> EXPLORE THE MATERIAL
• 1. Reproduce the portion of the assembly style guide between "Most of these" and "are always indented.", inclusive.
• 2. Answer these questions using the assembly style guide.
(a) What tab width does the author recommend setting?
(b) What column indentation does jas use?
(c) What does the author call effectively the only "landmarks" in a program?
• 3. Continue the assembly style guide from its final sentence, in the same voice and format.

═════ STUDY TEXT ═════

In COMP1521, we’re currently boldly going forth and writing MIPS-flavoured assembly. Unfortunately, there have been some serious style sins committed, so here’s my hot tips on writing good assembly.

(Updated 2020-06-30, with some more rationales.)

Mechanical style

Most of these rules set out to improve whitespace and consistency. Don’t deliberately write dense, cryptic code; assembly is hard enough to read as is.

RULE Set your tab width out to 8, and don’t insert spaces. At 8, 16, and 32 columns, or as close after as possible, place mnemonic, operands, and a line comment, respectively.

This is a controversial one, because of the ever-popular tabs-vs-spaces debate. In this case, I like wide indentation to make patterns in the flow of data more apparent. If you’re abhorrent to such wide indentation, that’s OK: jas uses 3 column indentation; another reasonable value might be 4. However: pick something sensible and stick to it.

RULE Labels are never indented. Instructions are always indented.

# BAD:
f:
bgt $a0, $0, f_a0_false
addi $v0, $a0, $a1

# ALSO BAD:
        f:
bgt $a0, $0, f_a0_false
addi $v0, $a0, $a1

# ALSO BAD:
        f:
        bgt $a0, $0, f_a0_false
        addi $v0, $a0, $a1

# GOOD:
f:
        bgt     $a0, $0, f_a0_false
        addi    $v0, $a0, $a1

This is a readability point, as, effectively, labels are the only ‘landmarks’ in our program. Obscuring them also obscures structure and form. Alignment in this style makes it easier to distinguish labels from instructions or directives.

═════ DATA TO EXAMINE ═════

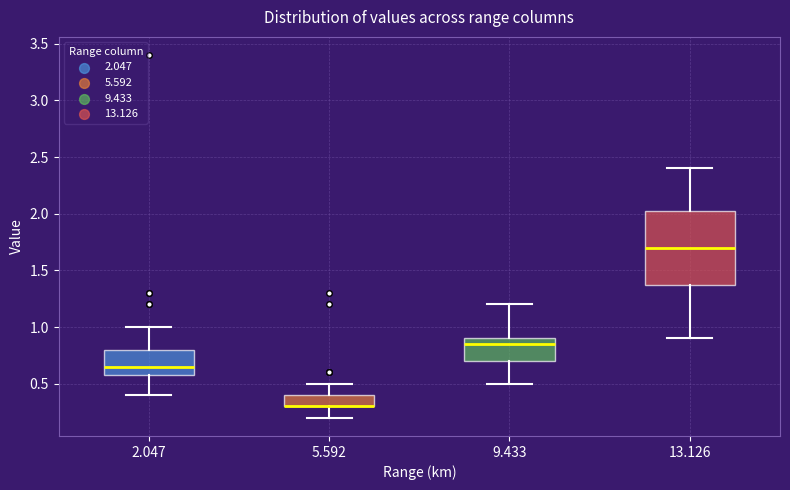

Reading left to right, read every box against the y-axis: the position of its median line, the range the box covers, and the ends of its whiskers. The values are not printed on the chart, so give them approximately, as read against the axis.

2.047: median 0.65, box 0.60 to 0.80, whiskers 0.40 to 1.00
5.592: median 0.30 (drawn on the box's lower edge), box 0.30 to 0.40, whiskers 0.20 to 0.50
9.433: median 0.85, box 0.70 to 0.90, whiskers 0.50 to 1.20
13.126: median 1.70, box 1.40 to 2.05, whiskers 0.90 to 2.40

═════

> ANSWERS TO EACH TASK
• 1.
Most of these rules set out to improve whitespace and consistency. Don’t deliberately write dense, cryptic code; assembly is hard enough to read as is.

RULE Set your tab width out to 8, and don’t insert spaces. At 8, 16, and 32 columns, or as close after as possible, place mnemonic, operands, and a line comment, respectively.

This is a controversial one, because of the ever-popular tabs-vs-spaces debate. In this case, I like wide indentation to make patterns in the flow of data more apparent. If you’re abhorrent to such wide indentation, that’s OK: jas uses 3 column indentation; another reasonable value might be 4. However: pick something sensible and stick to it.

RULE Labels are never indented. Instructions are always indented.

• 2.
(a) 8
(b) 3 column indentation
(c) Labels

• 3.
RULE Don’t indent to show structure. Indent to the same level, and use comments or label names to indicate structure.

# DISGUSTINGLY BAD:
f:
bgt $0, $a0, f_a0_false
    f_a0_true:
    bgt $0, $a1, f_a1_false
        f_a1_true:
            add $v0, $a0, $a1
    f_a1_false:
    f_a0_false:
li $v0, 0

# GOOD:
f:
        bgt     $0, $a0, f_a0_false
f_a0_true:
        bgt     $0, $a1, f_a1_false
f_a1_true:
        add     $v0, $a0, $a1
f_a1_false:
f_a0_false:
        li $v0, 0
# (better: add vertical whitespace before non-empty labels)

The obvious temptation is to mimic the visual structure of C, or any other language where we use indentation to denote structure. In many languages, including C, there is explicit block-structure which has syntactic and semantic importance, and we emphasise this aggressively.

But the main reason for such a choice is the unstructured nature of assembly: there is no block structure, and indentation to show it makes little sense.

The only real landmarks we have, given we cannot rely on (e.g.,) indentation, are the labels we use, and descriptive labels (or comments) can serve to superimpose a perceived structure onto the unstructured morass of assembly.

RULE Add whitespace between the mnemonic and arguments. Visually align the mnemonics and arguments.

# BAD:
f:
        bgt $a0, $0, f_no
        li $t0, 4
        j f_yes

# GOOD:
f:
        bgt     $a0, $0, f_no
        li      $t0, 4
        j       f_yes

This is, again, a readability thing: we want to make it easier to see instruction mnemonics and their operands. By visually aligning them — I suggest aligning mnemonics to column 8, and operands to column 16 — we make it easier to spot patterns of use.

Naming rules

RULE Give labels clear, systematic names.

Some suggestions for a systematic naming scheme follow; if you like them, use them, and use them consistently.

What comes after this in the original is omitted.